Findings are no surprise
Emily Simonoff, MD, professor of child and adolescent psychiatry, Institute of Psychiatry, Psychology & Neuroscience, King’s College London, offered perspective on the study in a statement from the U.K. nonprofit Science Media Centre.
“To clinicians, it will not be surprising that the authors demonstrate an increase in rates of prescriptions over that time period, as there has been a steadily emerging evidence base for the benefits of this group of medication for a range of different indications, which has been further supported by new licensing indications and recommendations from NICE,” Dr. Simonoff said.

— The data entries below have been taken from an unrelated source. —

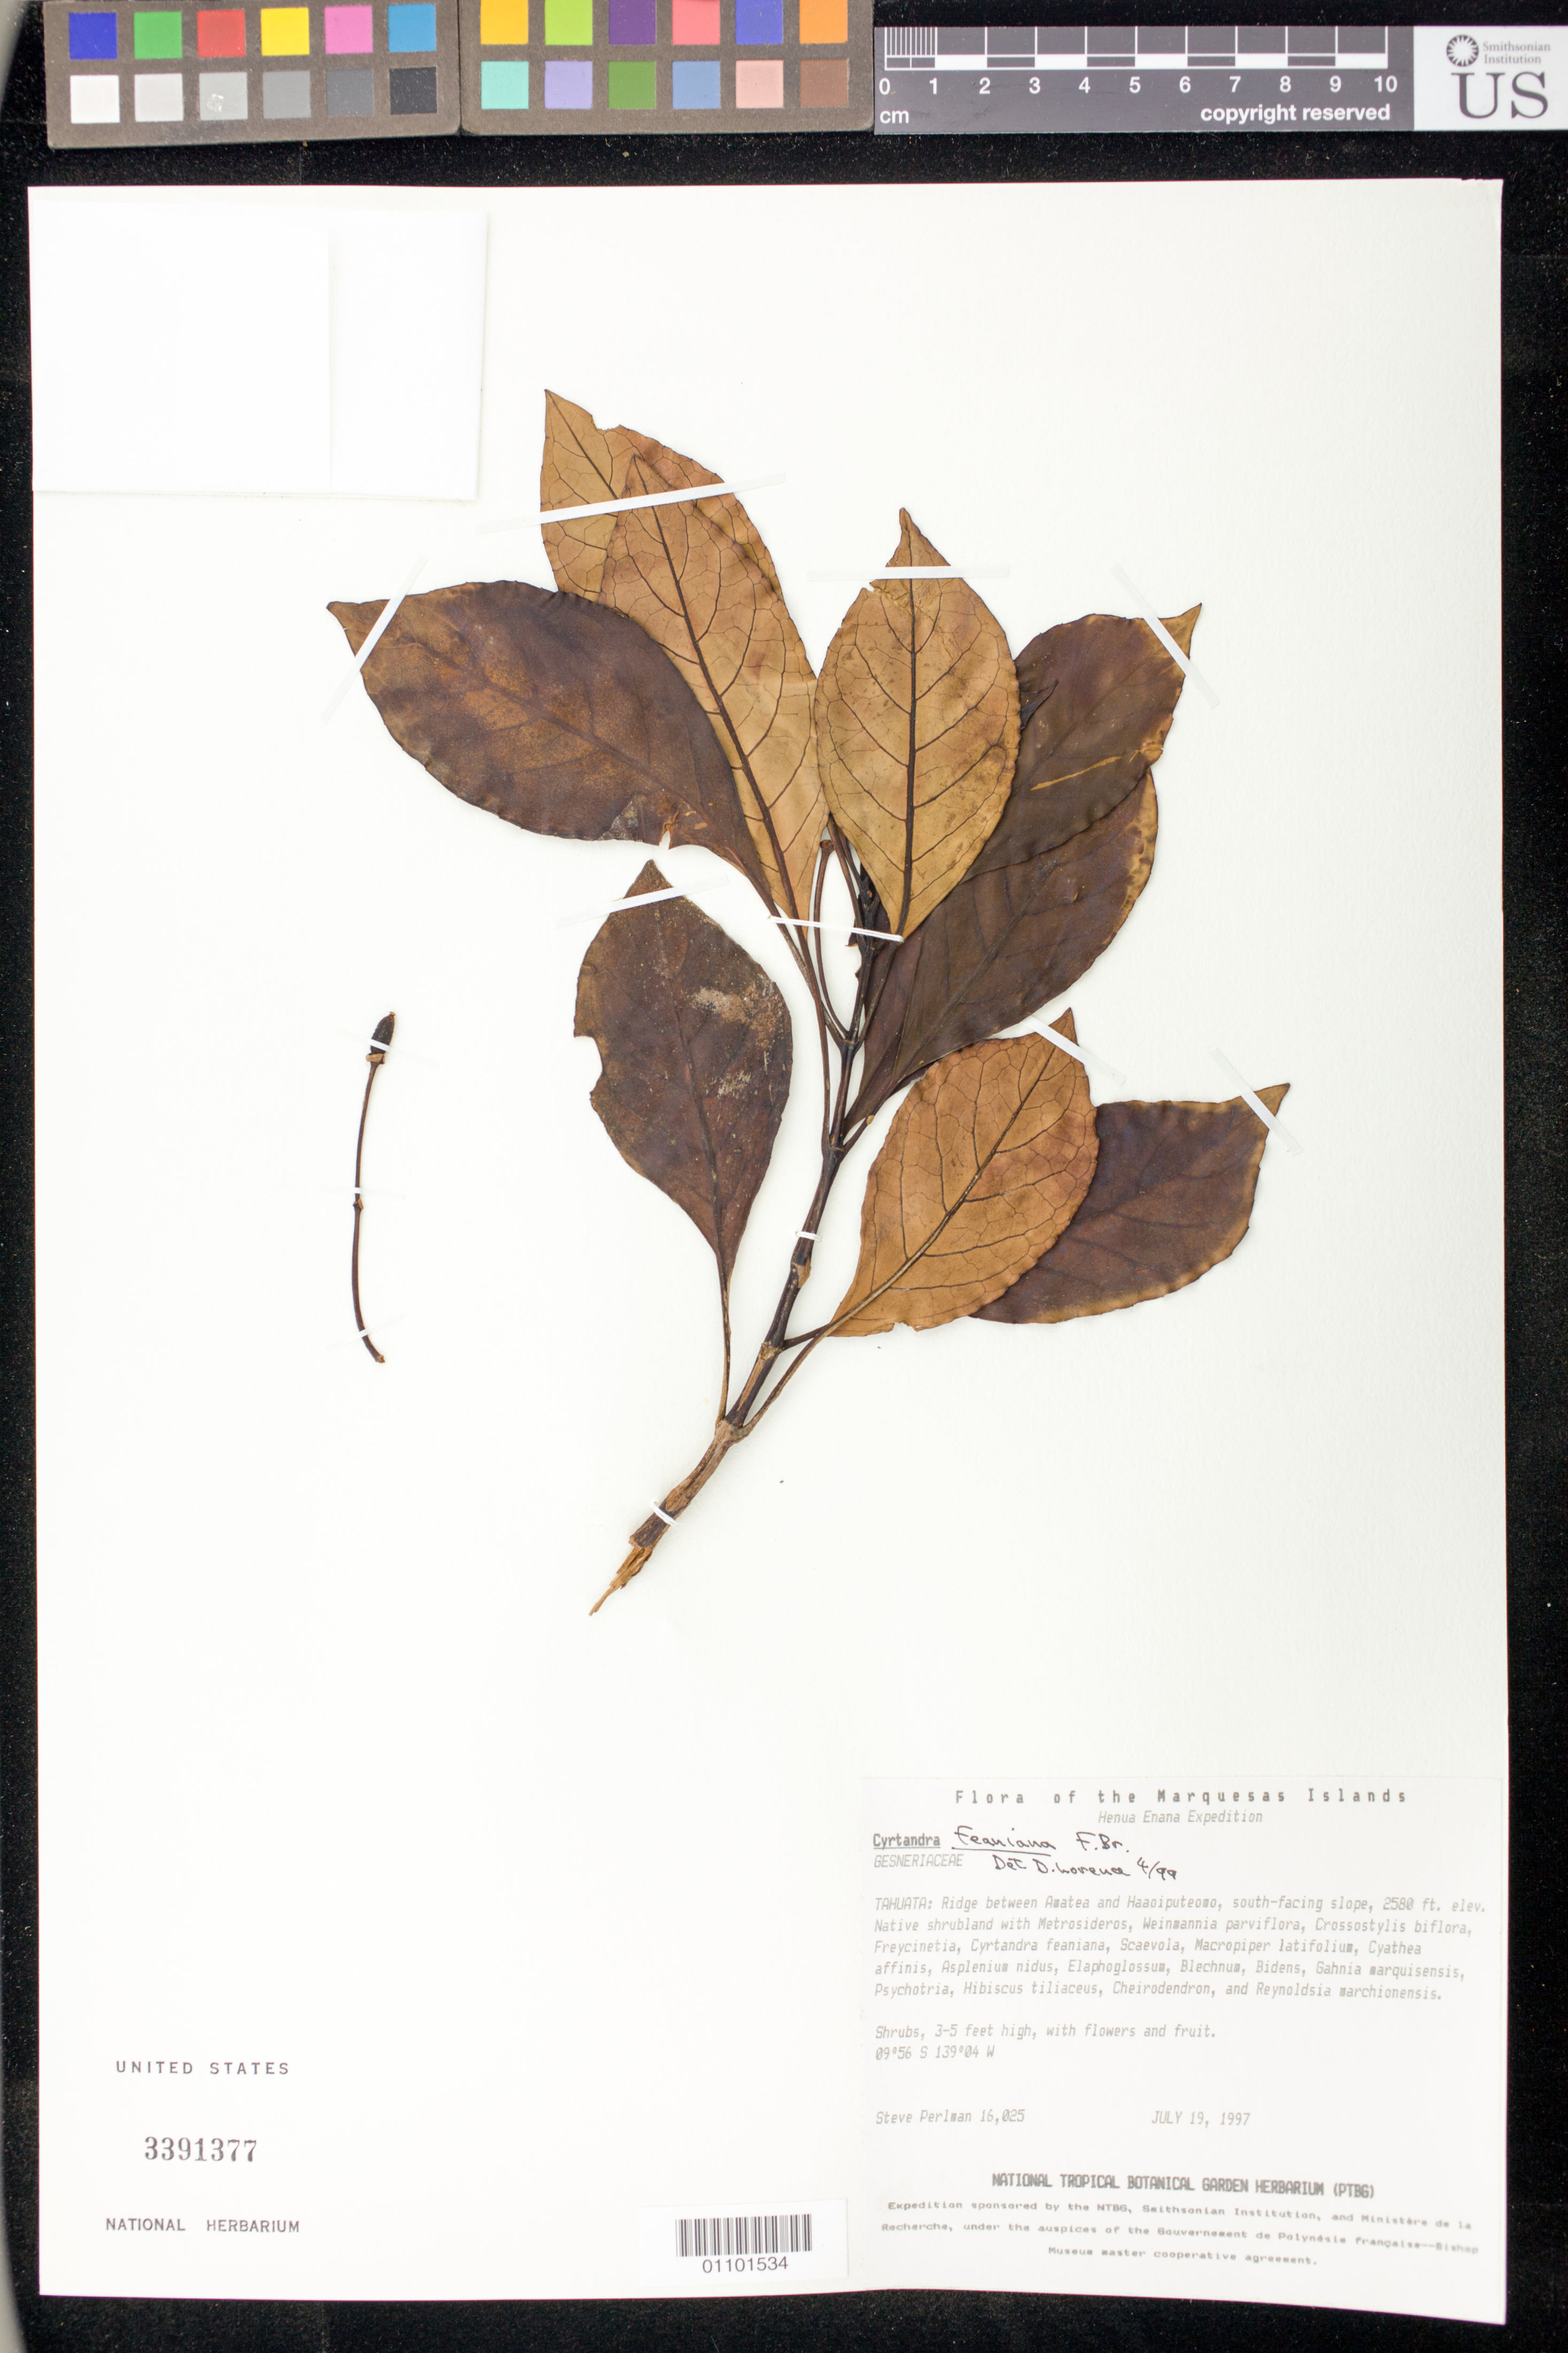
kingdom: Plantae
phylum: Tracheophyta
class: Magnoliopsida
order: Lamiales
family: Gesneriaceae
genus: Cyrtandra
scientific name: Cyrtandra feaniana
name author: F. Br.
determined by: Wagner, W. L., (BOT), Smithsonian Institution - National Museum of Natural History (UNITED STATES)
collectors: S. P. Perlman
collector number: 16025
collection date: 1997-07-19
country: French Polynesia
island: Tahuata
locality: Ridge between Amatea and Haaoiputeomo, S facing slope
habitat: Native shrubland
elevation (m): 786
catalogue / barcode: US 3391377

For example, “there is good evidence for their benefits for other conditions such as irritability in autism spectrum disorder.
“However, it should also be noted that NICE recommendations for their use in many conditions is as part of a multimodal treatment plan, for example including psychological or behavioral interventions. It’s unclear from the study whether such recommendations were being followed or medication was being used on its own,” she added.
Dr. Simonoff also said it’s “reassuring” that prescribing rates remain very low in the youngest children and notes that the authors “rightly highlight the need for high-quality, longer-term studies on efficacy and, most importantly, adverse effects. This should be a research priority.”
The study had no funding. The authors report no relevant financial relationships. Dr. Simonoff is a member of the NICE guideline development group for the management of autism and has published on the efficacy of antipsychotic medication for irritability in autism.
A version of this article first appeared on Medscape.com.